Cult Review
Senior Film Conservator

Honestly? Only if you’re the type of person who digs through the bottom of a bargain bin at an estate sale just to see what kind of junk people held onto. If you enjoy early 20th-century slapstick where everyone yells, this is your jam. If you have zero patience for grainy black-and-white antics that make absolutely no sense, skip it.
Selling Shorts feels like a sketch that forgot to end. It’s loud, it’s jittery, and the plot is thinner than the fabric of the pants they’re supposedly selling. 👖
The whole thing has this frantic, almost aggressive energy. Bud Jamison is doing that thing where his eyes look like they might pop out of his head at any second. It reminds me a bit of the manic pacing in Hotsy-Totsy, but with less actual charm and more people waving arms around.

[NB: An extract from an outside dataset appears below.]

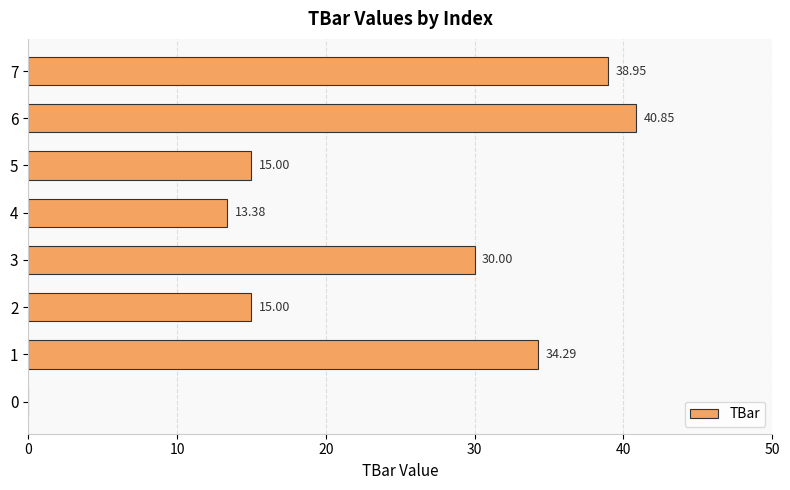

What is the sum of the values at 5 and 1?

49.3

There is a scene where someone tries to fix a pair of pants and I swear the sewing machine sounds like a lawnmower. It goes on for way too long. The editor must have just gone for a smoke break and forgot to come back.

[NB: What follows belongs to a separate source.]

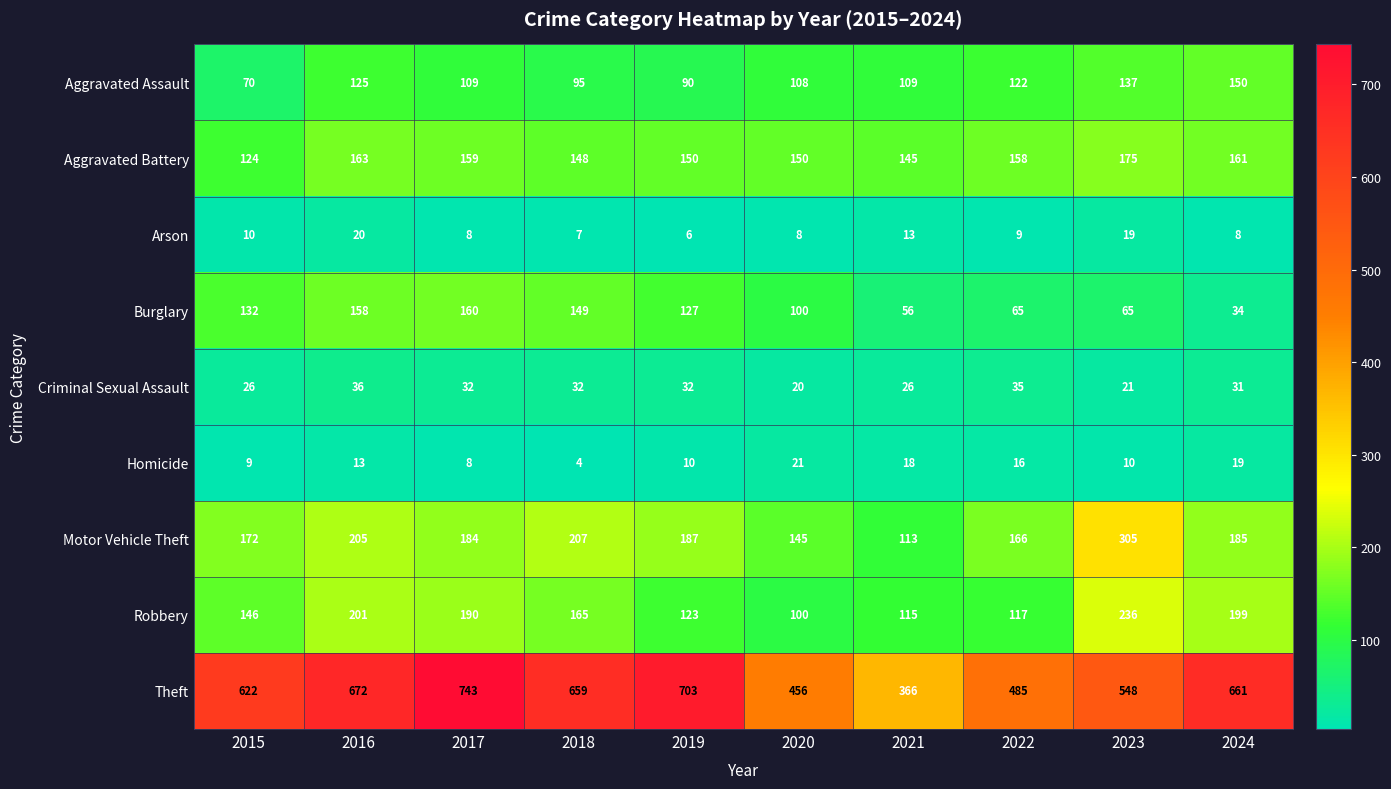

True or false: Burglary has a value of 158 at 2016.

True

It’s not as cohesive as Roaring Rails, which at least had a train to focus on. Here, everyone just runs in circles. It’s kind of funny, in a way that makes you feel a little tired just watching it.

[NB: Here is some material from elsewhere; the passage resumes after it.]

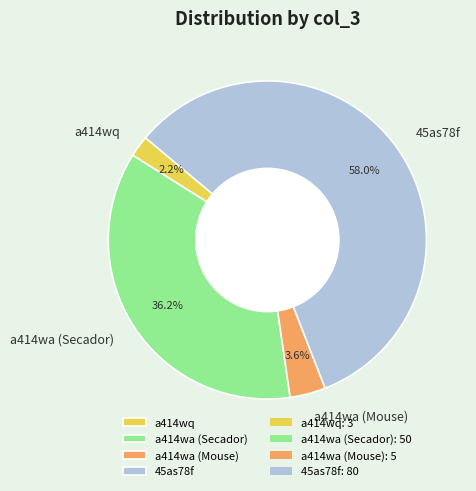

Does 45as78f represent more than half of the total?

Yes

The framing is so tight that sometimes characters are just talking to a wall or a lamp. Maybe that was the point? Or maybe they just didn't have enough room in the studio. 🤷♂️
Ultimately—wait, I promised I wouldn't say that word. Let's just say this: the movie ends quite abruptly, like someone pulled the plug. I checked to make sure my internet didn't drop. It didn't. That’s just the film.